BEGIN SELECTED TEXT

For comparison, the results based on FAO catch statistics for selected species from various large marine ecosystems (Pauly, 2008) are also given in Figure 1 (bottom panel; apparently, undeveloped and developing stocks have been combined). The similarity between the two plots is striking. This is not to suggest that FAO catch statistics represent random numbers, though indeed they may vary over time for many different reasons (e.g. exploitation, environmental, and political; Branch, 2008). Rather, it is to say that deviations should be evaluated against the built-in patterns caused by the algorithm applied and not against the null hypothesis of no-trend (Wilberg and Miller, 2007). Therefore, the analysis of the FAO statistics can only conclude that the fraction of collapsed stocks increases faster—and the fraction of underdeveloped and developing stocks is higher initially—than predicted by time-series of random numbers. However, finding an appropriate statistical test for the significance of this observation would be difficult because the underlying distributions are not known a priori.
Conceptual flaws
Using catch (the weight of fish taken out of the sea) as a proxy for stock biomass (the weight of fish in the sea) is a major conceptual flaw. Put simply, catch is the product of biomass and a variable harvest rate, so changes or trends in either can or do affect catch. No harvest means no catch regardless of the state of the biomass.

END SELECTED TEXT
BEGIN SUPPLIED INFORMATION

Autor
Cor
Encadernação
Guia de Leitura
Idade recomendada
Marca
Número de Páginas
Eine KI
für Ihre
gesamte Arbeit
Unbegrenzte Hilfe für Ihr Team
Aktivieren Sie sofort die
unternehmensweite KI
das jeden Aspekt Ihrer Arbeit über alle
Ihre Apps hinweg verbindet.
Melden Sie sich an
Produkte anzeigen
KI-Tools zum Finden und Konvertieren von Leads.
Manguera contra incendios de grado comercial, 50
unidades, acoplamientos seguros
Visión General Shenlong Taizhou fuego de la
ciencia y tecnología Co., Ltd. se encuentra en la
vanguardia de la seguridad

END SUPPLIED INFORMATION
BEGIN SUPPLIED INFORMATION

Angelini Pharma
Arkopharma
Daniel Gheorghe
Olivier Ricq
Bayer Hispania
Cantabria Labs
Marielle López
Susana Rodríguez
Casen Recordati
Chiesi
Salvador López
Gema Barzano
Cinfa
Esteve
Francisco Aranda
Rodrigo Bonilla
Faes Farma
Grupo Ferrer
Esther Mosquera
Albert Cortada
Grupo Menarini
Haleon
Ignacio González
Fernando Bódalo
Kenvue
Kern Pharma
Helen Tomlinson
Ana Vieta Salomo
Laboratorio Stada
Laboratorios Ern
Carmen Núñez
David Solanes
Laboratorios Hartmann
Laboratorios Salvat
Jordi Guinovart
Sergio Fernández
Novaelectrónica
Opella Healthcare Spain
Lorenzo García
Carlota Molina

END SUPPLIED INFORMATION

TASKS:
1. Restate word for word the part of the fisheries passage that begins at the words "Conceptual flaws" and stops after the words "of the biomass.".
2. Please quote the rows exactly, beginning at the row that contains "Angelini Pharma" and ending after the row that contains "Carlota Molina".
The fisheries passage and the rows have nothing to do with each other.

ANSWER SECTION:
1.
Conceptual flaws
Using catch (the weight of fish taken out of the sea) as a proxy for stock biomass (the weight of fish in the sea) is a major conceptual flaw. Put simply, catch is the product of biomass and a variable harvest rate, so changes or trends in either can or do affect catch. No harvest means no catch regardless of the state of the biomass.

2.
Angelini Pharma
Arkopharma
Daniel Gheorghe
Olivier Ricq
Bayer Hispania
Cantabria Labs
Marielle López
Susana Rodríguez
Casen Recordati
Chiesi
Salvador López
Gema Barzano
Cinfa
Esteve
Francisco Aranda
Rodrigo Bonilla
Faes Farma
Grupo Ferrer
Esther Mosquera
Albert Cortada
Grupo Menarini
Haleon
Ignacio González
Fernando Bódalo
Kenvue
Kern Pharma
Helen Tomlinson
Ana Vieta Salomo
Laboratorio Stada
Laboratorios Ern
Carmen Núñez
David Solanes
Laboratorios Hartmann
Laboratorios Salvat
Jordi Guinovart
Sergio Fernández
Novaelectrónica
Opella Healthcare Spain
Lorenzo García
Carlota Molina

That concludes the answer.